Which is why it's so funny to see a medieval manuscript with inky cat prints tracking across the middle of the page, via Smithsonian Magazine. Emir Filipovic was the one to discover the feline contribution, and his assessment of the situation is spot-on: "The photo of the cat paw prints represents one such situation which forces the historian to take his eyes from the text for a moment, to pause and to recreate in his mind the incident when a cat, presumably owned by the scribe, pounced first on the ink container and then on the book, branding it for the ensuing centuries."
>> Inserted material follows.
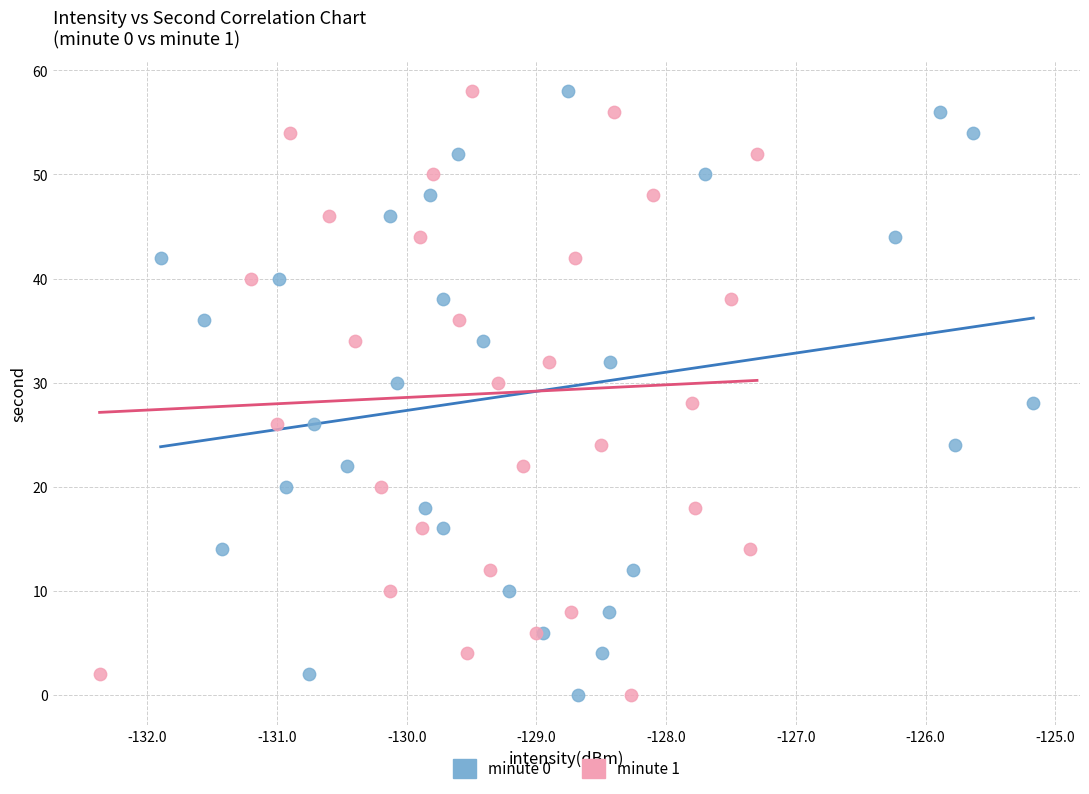

What are all the series names shown in the legend?

minute 0, minute 1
It's a situation that would be so understandable to the modern reader. Cats getting in the way of writing, clambering across laptop keyboards, spilling water over handwritten pages. Only for this poor medieval scribe, there was no delete key, meaning that his cat companion's footfalls are just as immortal as the letters he wrote.
Lots of genitalia
There's just no way around including the exploration of medieval marginalia. Sure, there are cute animals and fun little scenes of dueling knights, and the comical butt trumpets, but there is also just so much genitalia, and in all manner of depictions. Sometimes they'll be attached to the body, sometimes they'll be attached in the wrong place, sometimes they'll be carried in baskets, there really is no limit to what these scribes were willing to do with the human nethers. One example, from the 14th-century manuscript "Roman de la Rose" (via an article from the University of Glasgow), shows a nun leading a monk with a rope tied around his penis. Then there's the nun with a basket of penises, picking more out of a tree full of them.
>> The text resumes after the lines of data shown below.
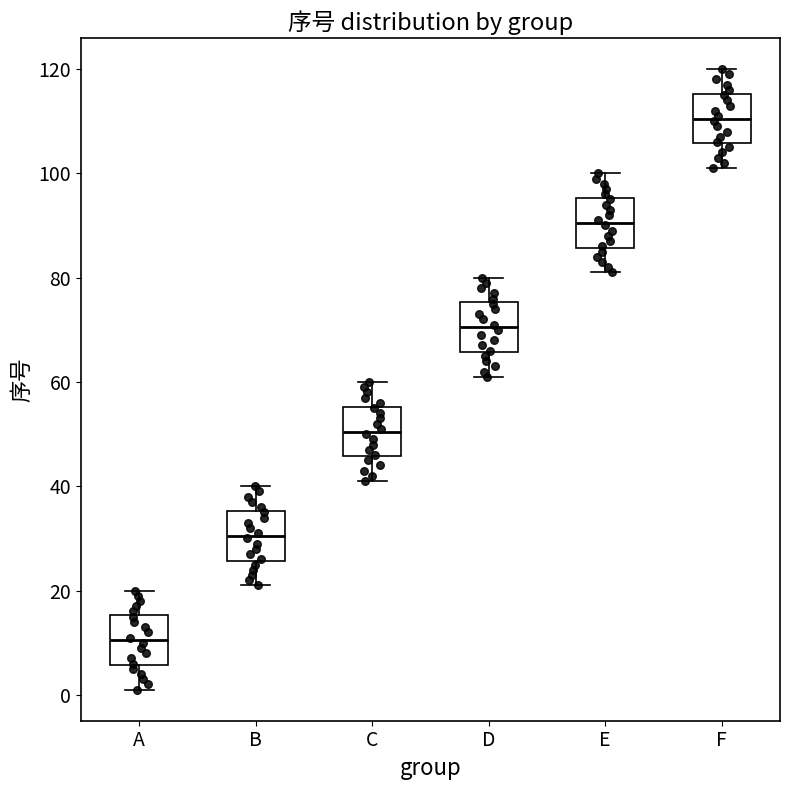

Reading left to right, transcribe this box plot: for each box, give where its median line is, the range the box spans, and where its two whiskers end, as read against the y-axis. The values are not printed on the chart, so give them approximately, as read against the axis.

A: median 10, box 6 to 16, whiskers 2 to 20
B: median 30, box 26 to 36, whiskers 22 to 40
C: median 50, box 46 to 56, whiskers 42 to 60
D: median 70, box 66 to 76, whiskers 62 to 80
E: median 90, box 86 to 96, whiskers 82 to 100
F: median 110, box 106 to 116, whiskers 102 to 120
This may seem rather shocking in a highly religious society, with books that would only have circulated among the highest society, especially when written by monks. According to Paul Saenger (from the same University of Glasgow article), this may stem from a rise in private reading in the 15th century. This explicit material was seen in the privacy of one's own reading, rather than out in the open for all to see.
However, that doesn't quite account for the nun plucking penises out of a tree and all of the various dismembered members that dot the margins of older books. These, like butt trumpets and the like, might be chalked up to commentary on the text itself or a depiction of the written events.
Whatever's in the Voynich Manuscript
The most curious book of all time also counts itself among the most curious things found in a medieval manuscript because it is, in and of itself, a very curious medieval manuscript from cover to cover. Written in Europe sometime during the 15th or 16th centuries is as specific as anyone can get in understanding the Voynich Manuscript. It was found in 1912, and over the past century, attempts have been made to understand the book, but no strides have been made, according to Yale.
The contents of the book are written entirely in an unidentifiable script that cannot be deciphered due to its lack of connectivity to any known language. The illustrations are just as impossible, with 113 unidentified plant species, countless nude women with bulging bellies, indecipherable medicinal recipes, and arrays of cosmological and astrological signs and symbols that scholars can only guess at.
Whatever this book was intended to do and whoever wrote it remains one of the biggest mysteries to this day.